Writing in the current issue of Admap, the research manager for market insights at Google outlines a research project designed to understand attention levels dedicated to different devices and platforms and stresses that “attention is not a simple yes/no binary measure”.
The study was based on an in-home three-camera set-up capturing all angles in the living rooms of eight households over the course of six weeks, complemented by smartphone screen-recording technology and a range of self-report measures.
One instance of the spectrum effect is how users experience ads, which may be viewable only, audible only or both together. As one would expect, those who both see and hear ads experience higher ad recall, brand awareness and consideration than those who only see or only hear ads.
“In the case of ad recall, the difference between our exposed group and our control group is 2.7 times higher for people exposed to ads that are audible and viewable compared to people who are exposed to ads that are audible only,” Charon reports.
Ad relevance is another factor, with campaigns using intent-based targeting being shown to have 20% higher ad recall lift and 50% higher brand awareness lift relative to campaigns only using demographic targeting.
Google also assessed “incoming attention” – asking what was the attention of the viewer just as the ad is on the verge of being served. “We found that whatever the measure of attention (e.g. gaze or optimising behaviours), attention strongly correlated with the device being used to consume the video,” Charron explains.

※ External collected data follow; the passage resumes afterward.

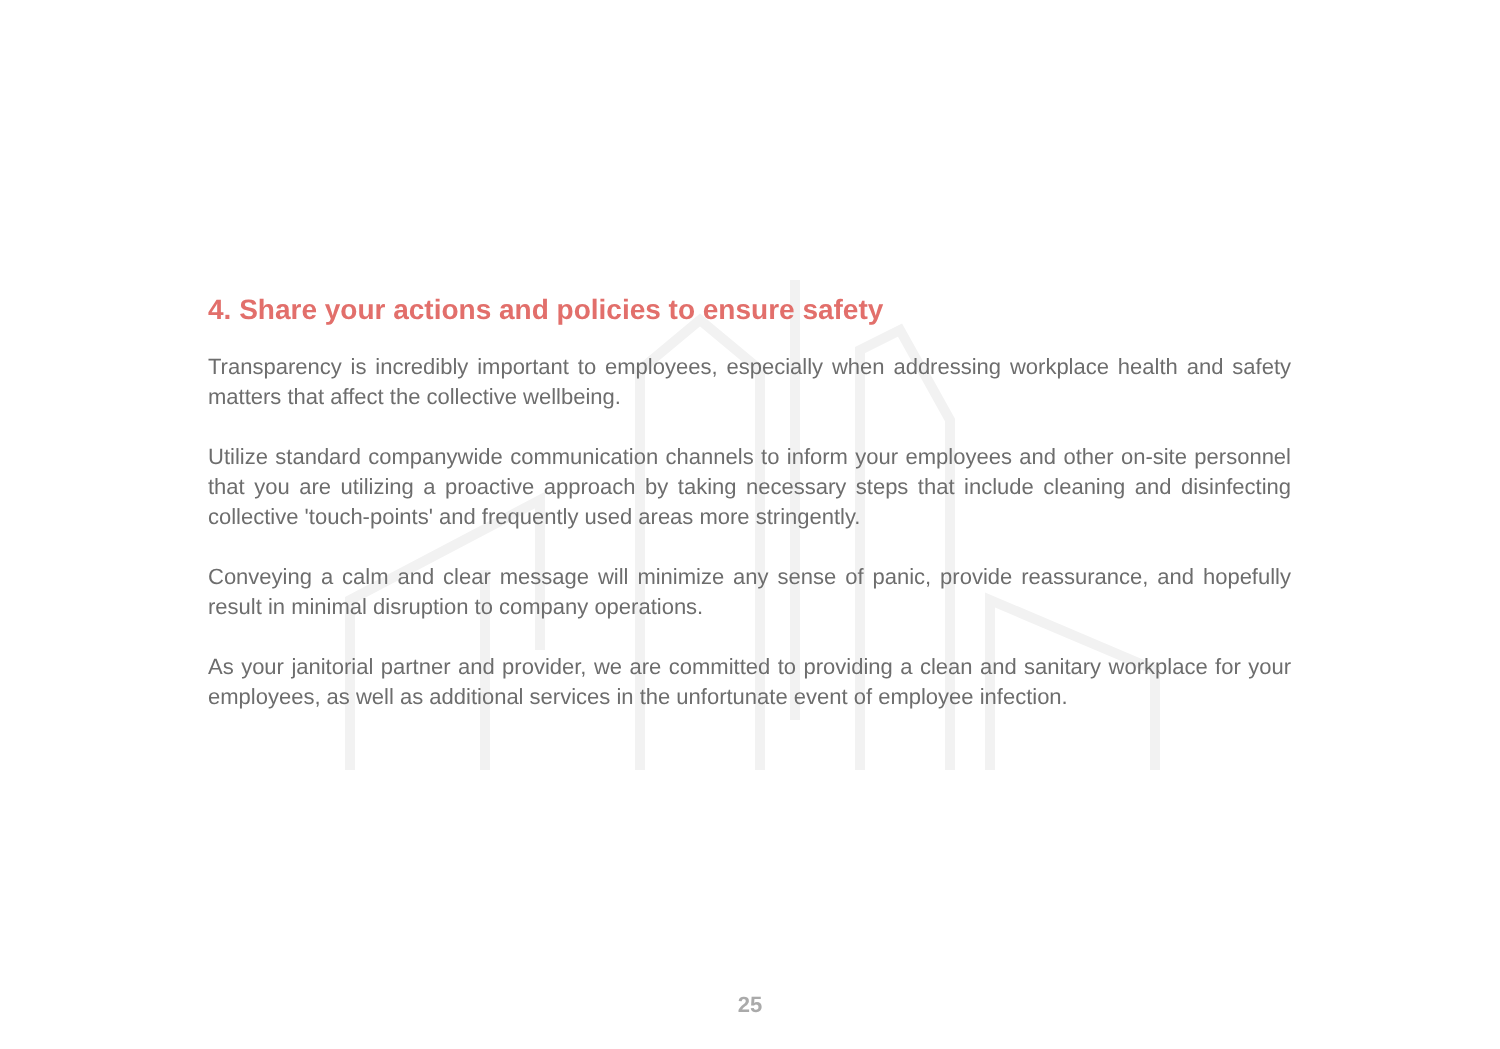4. Share your actions and policies to ensure safety
Transparency is incredibly important to employees, especially when addressing workplace health and safety matters that affect the collective wellbeing.
Utilize standard companywide communication channels to inform your employees and other on-site personnel that you are utilizing a proactive approach by taking necessary steps that include cleaning and disinfecting collective 'touch-points' and frequently used areas more stringently.
Conveying a calm and clear message will minimize any sense of panic, provide reassurance, and hopefully result in minimal disruption to company operations.
As your janitorial partner and provider, we are committed to providing a clean and sanitary workplace for your employees, as well as additional services in the unfortunate event of employee infection.
25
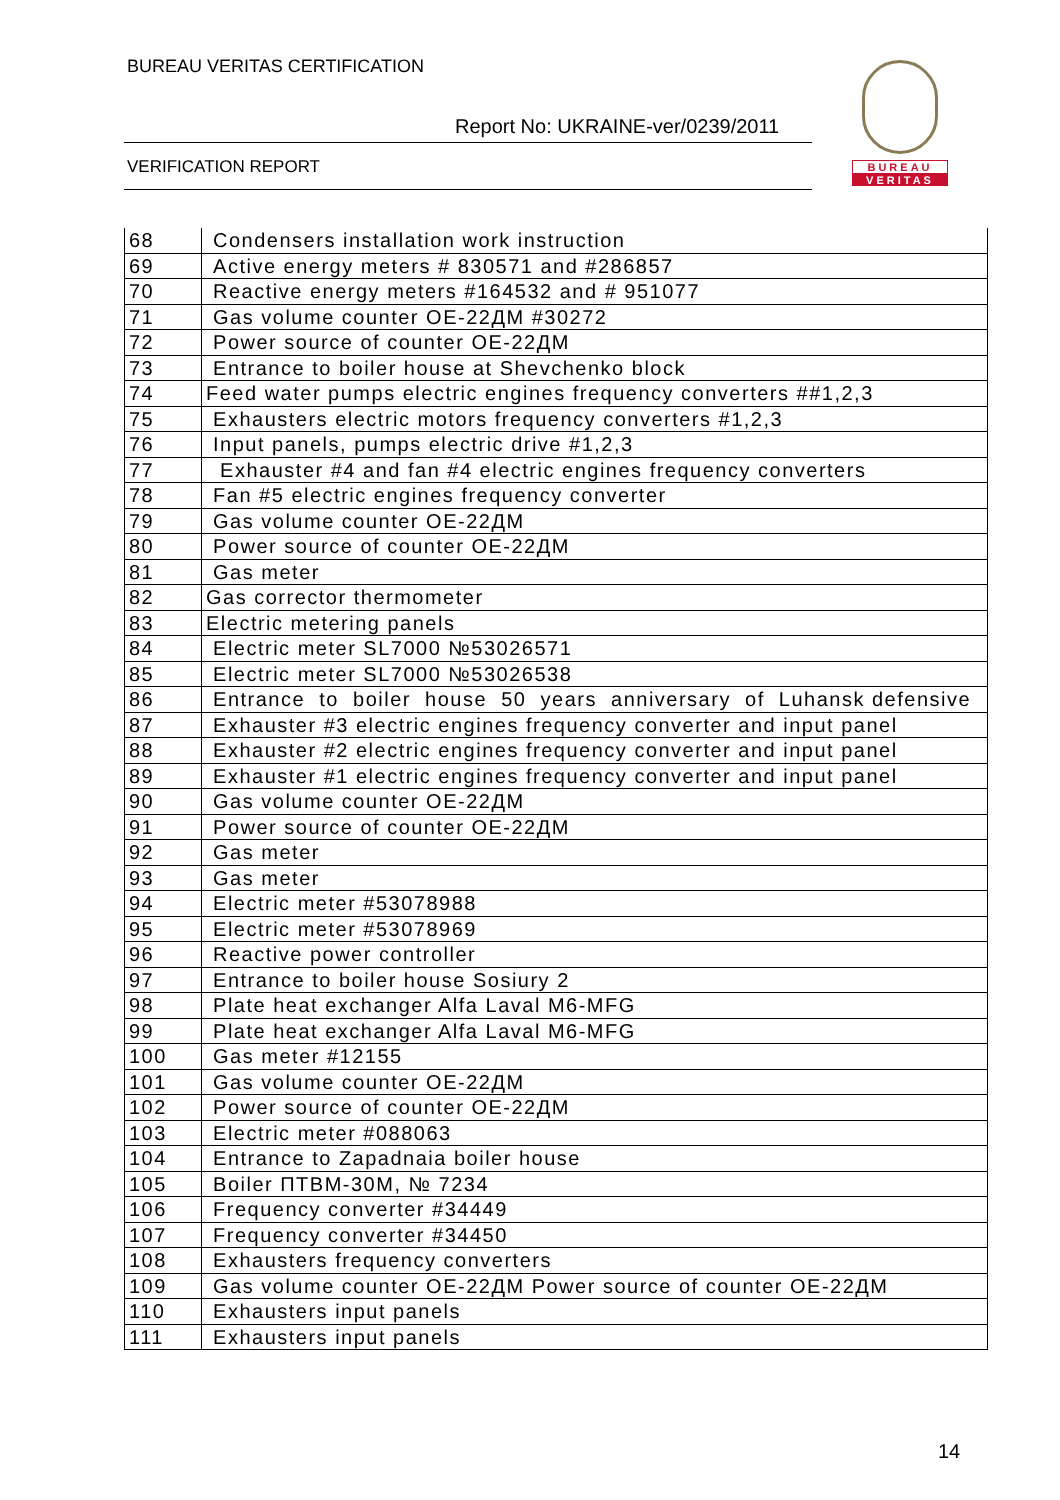BUREAU VERITAS CERTIFICATION
Report No: UKRAINE-ver/0239/2011
VERIFICATION REPORT
BUREAU
VERITAS
| 68 | Condensers installation work instruction |
| 69 | Active energy meters # 830571 and #286857 |
| 70 | Reactive energy meters #164532 and # 951077 |
| 71 | Gas volume counter OE-22ДМ #30272 |
| 72 | Power source of counter OE-22ДМ |
| 73 | Entrance to boiler house at Shevchenko block |
| 74 | Feed water pumps electric engines frequency converters ##1,2,3 |
| 75 | Exhausters electric motors frequency converters #1,2,3 |
| 76 | Input panels, pumps electric drive #1,2,3 |
| 77 | Exhauster #4 and fan #4 electric engines frequency converters |
| 78 | Fan #5 electric engines frequency converter |
| 79 | Gas volume counter OE-22ДМ |
| 80 | Power source of counter OE-22ДМ |
| 81 | Gas meter |
| 82 | Gas corrector thermometer |
| 83 | Electric metering panels |
| 84 | Electric meter SL7000 №53026571 |
| 85 | Electric meter SL7000 №53026538 |
| 86 | Entrance to boiler house 50 years anniversary of Luhansk defensive |
| 87 | Exhauster #3 electric engines frequency converter and input panel |
| 88 | Exhauster #2 electric engines frequency converter and input panel |
| 89 | Exhauster #1 electric engines frequency converter and input panel |
| 90 | Gas volume counter OE-22ДМ |
| 91 | Power source of counter OE-22ДМ |
| 92 | Gas meter |
| 93 | Gas meter |
| 94 | Electric meter #53078988 |
| 95 | Electric meter #53078969 |
| 96 | Reactive power controller |
| 97 | Entrance to boiler house Sosiury 2 |
| 98 | Plate heat exchanger Alfa Laval M6-MFG |
| 99 | Plate heat exchanger Alfa Laval M6-MFG |
| 100 | Gas meter #12155 |
| 101 | Gas volume counter OE-22ДМ |
| 102 | Power source of counter OE-22ДМ |
| 103 | Electric meter #088063 |
| 104 | Entrance to Zapadnaia boiler house |
| 105 | Boiler ПТВМ-30М, № 7234 |
| 106 | Frequency converter #34449 |
| 107 | Frequency converter #34450 |
| 108 | Exhausters frequency converters |
| 109 | Gas volume counter OE-22ДМ Power source of counter OE-22ДМ |
| 110 | Exhausters input panels |
| 111 | Exhausters input panels |
14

Thus, with mobile phone viewing, which is typically physically closer, the video content viewed is more personal, and the viewing experience more invested in by the individual viewer; TV, on the other hand is more distant, more communal and with content less tailored to the individual.
And user location – in-home or out-of-home – appears less of a factor in affecting attention than “the stability of their environment”.
So people will watch video content while commuting in the same way they do at home; but if they’re waiting in a queue, they will chose content and platforms they can consume in a more piecemeal fashion and lend their attention to in shorter spurts.